第5話 皆のお兄ちゃん・トラ
ある日、隣のおばあちゃんが『すぐそこの電柱の所に猫捨てられてるんやけど助けててあげられやんか?』と訪ねてきた。
すぐにでも助けてあげたいとは思ったものの子供の私ではどうすることもできんくて、とりあえず母の帰りを待った。いつだって決定権を持つのはお母さんなのさ。
姿を見てしまったら絶対連れて帰る自信しかなかったから母が帰って来るまでは猫の様子を見に行けやんかった。母の帰りが待ち遠しかったよ…。
で、母が帰宅するなり猫の話をした。そしたらすぐに猫の所に見に行ってくれて。
ただこの時私も一緒に見に行ったかどうか覚えてないんよなあ。
結果的にはその猫は家で保護することになった。トラと名付けられた。
母曰く、電柱の所に袋に水とパンくず?みたいなんと一緒に捨てられてたらしい。最低。
とにかくグッシャグシャやったし体も冷え切ってたから温めなあかん。もうこれで死んでしまっても仕方ないと覚悟を決めてお風呂に入れたらしい。
無事生き延びてくれたんで次の日すぐに病院へ。
風邪ですよね、そりゃ。というわけで、他の子に感染ったらあかんからとケージで隔離することになった。
ところがどっこい。君風邪引いてるやんな?なんやったら昨日死にかけてたやんな?
めっっっっちゃくちゃ元気やん???ケージの中で暴れ散らすやん??
あまりのうるささにもう耐えられないっ!となり、他の子に感染ってもしゃあないっとトラを解き放つことにした。

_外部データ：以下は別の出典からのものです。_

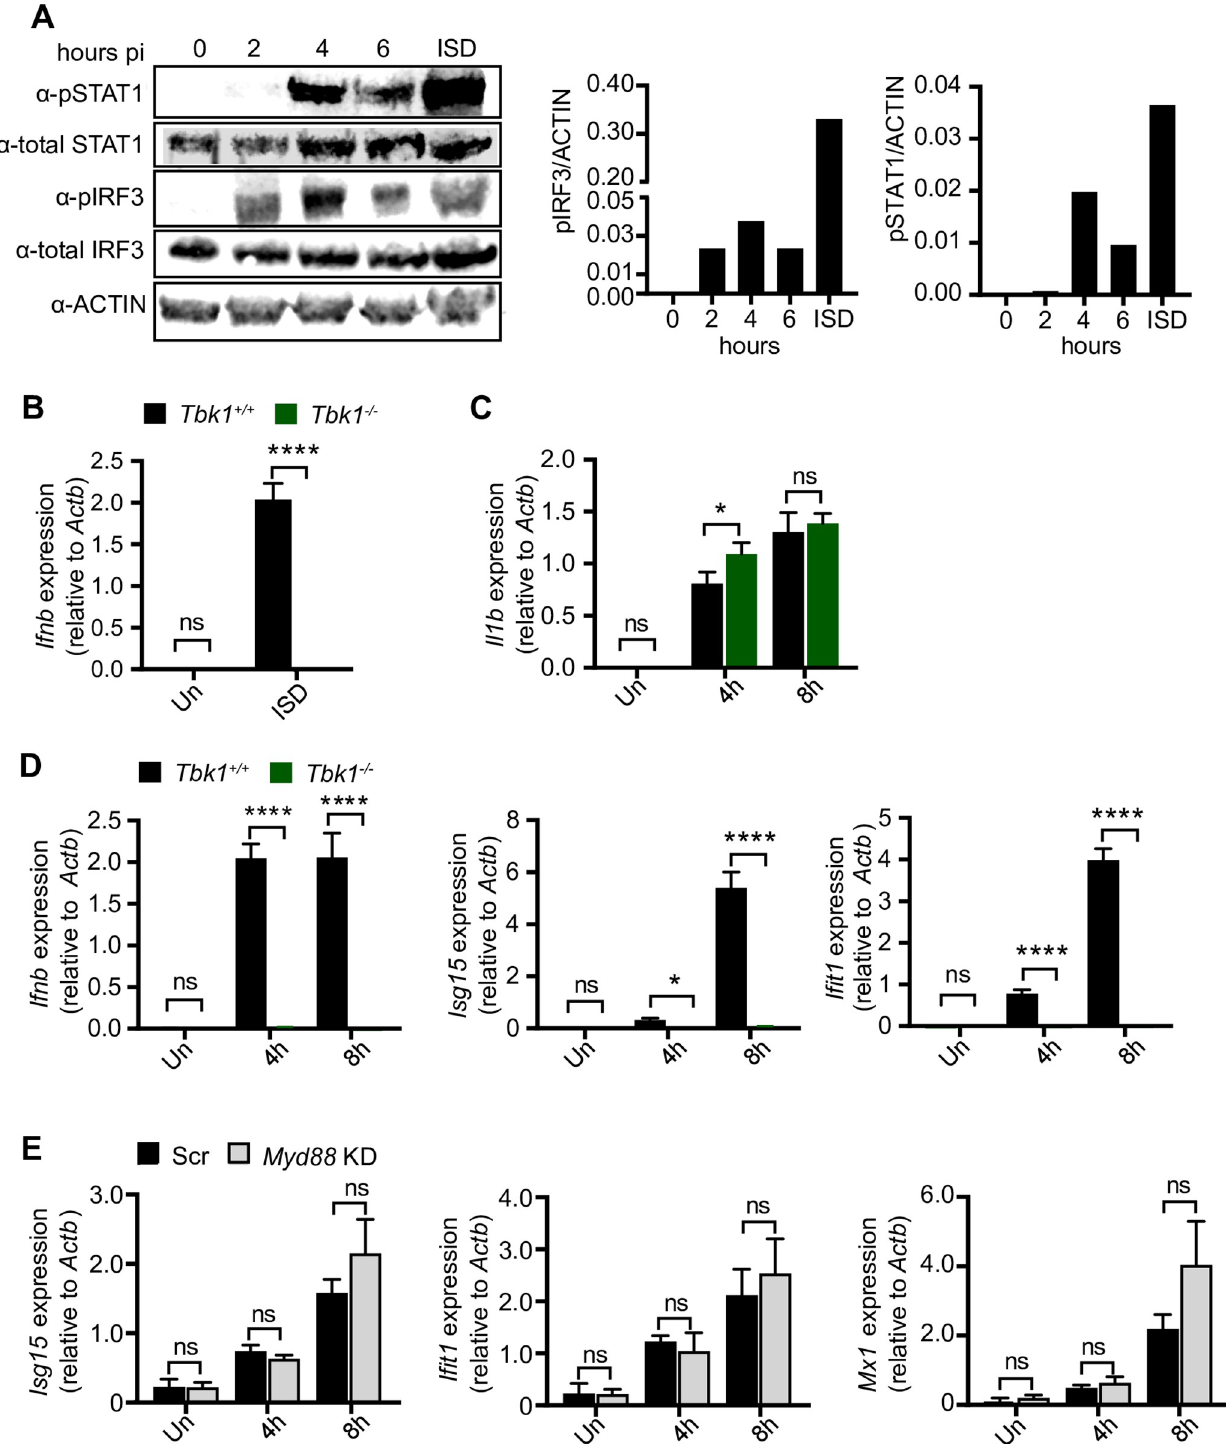
Fig 4. TBK1 is required for type I IFN induction in response to R . equi infection in primary murine macrophages. (A) Immunoblot of pSTAT1, total STAT1, pIRF3 and total IRF3 in RAW 264.7 macrophages infected or not (0) with R . equi for 2, 4 or 6h or transfected with ISD for 4h. ACTIN was used as a loading control. (B) RT-qPCR of Ifnb in control ( Tbk1 +/+ Tnfr -/- ) and KO ( Tbk1 -/- Tnfr -/- ) BMDMs transfected with ISD for 4h. (C) RT-qPCR of Il1b in TBK1 BMDMs uninfected or infected with R . equi for the indicated times. (D) As in (C) but Ifnb , Isg15 and Ifit1 . (E) RT-qPCR of Isg15 , Ifit1 and Mx1 in Myd88 KD macrophages infected with R . equi for the indicated times. All RT-qPCRs are representative of at least 2 independent experiments and are the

結局誰にも風邪感染らんかったし、めちゃくちゃ元気になった。
こうして我が家の一員となったトラ。
お兄ちゃん属性をやったらしくトラ以降我が家入りした子達の面倒をよくみてくれた。なんやったら私の従兄弟が家に遊びに来た時も面倒みとったわ。
だから下の子達にすごい慕われてたなあ。
それにあんな最低な捨てられ方したのに人間不信になる事無く人懐こい子に育ってくれた。お客さんおもてなし係やったなあ。
ほんまに優しくて良い子やった。